(Source texts of formatted documents):
———

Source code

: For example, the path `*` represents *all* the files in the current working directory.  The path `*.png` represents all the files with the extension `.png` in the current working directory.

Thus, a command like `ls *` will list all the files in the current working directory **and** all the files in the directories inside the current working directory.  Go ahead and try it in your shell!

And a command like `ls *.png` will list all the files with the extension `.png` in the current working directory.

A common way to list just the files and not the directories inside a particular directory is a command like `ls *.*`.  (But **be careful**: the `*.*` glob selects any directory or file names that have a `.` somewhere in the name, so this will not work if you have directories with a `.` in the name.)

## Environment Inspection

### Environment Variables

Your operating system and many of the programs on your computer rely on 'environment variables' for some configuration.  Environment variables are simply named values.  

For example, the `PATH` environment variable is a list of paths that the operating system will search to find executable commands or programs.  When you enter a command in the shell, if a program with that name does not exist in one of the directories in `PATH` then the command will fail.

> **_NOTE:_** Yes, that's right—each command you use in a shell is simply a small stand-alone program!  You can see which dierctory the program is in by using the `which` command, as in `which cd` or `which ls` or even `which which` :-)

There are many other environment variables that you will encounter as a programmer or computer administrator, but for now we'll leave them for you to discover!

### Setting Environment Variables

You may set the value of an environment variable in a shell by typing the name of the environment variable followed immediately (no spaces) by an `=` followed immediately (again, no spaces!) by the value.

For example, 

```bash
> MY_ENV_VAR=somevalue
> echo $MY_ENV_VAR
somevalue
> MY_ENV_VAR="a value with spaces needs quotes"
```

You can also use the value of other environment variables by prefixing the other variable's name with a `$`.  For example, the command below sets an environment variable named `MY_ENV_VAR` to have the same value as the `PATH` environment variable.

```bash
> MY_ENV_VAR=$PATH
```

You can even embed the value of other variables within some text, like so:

———

(How to complete this task):
Find every line in the records that contains the word "extension"; copy those lines.

(Task result):
: For example, the path `*` represents *all* the files in the current working directory.  The path `*.png` represents all the files with the extension `.png` in the current working directory.
And a command like `ls *.png` will list all the files with the extension `.png` in the current working directory.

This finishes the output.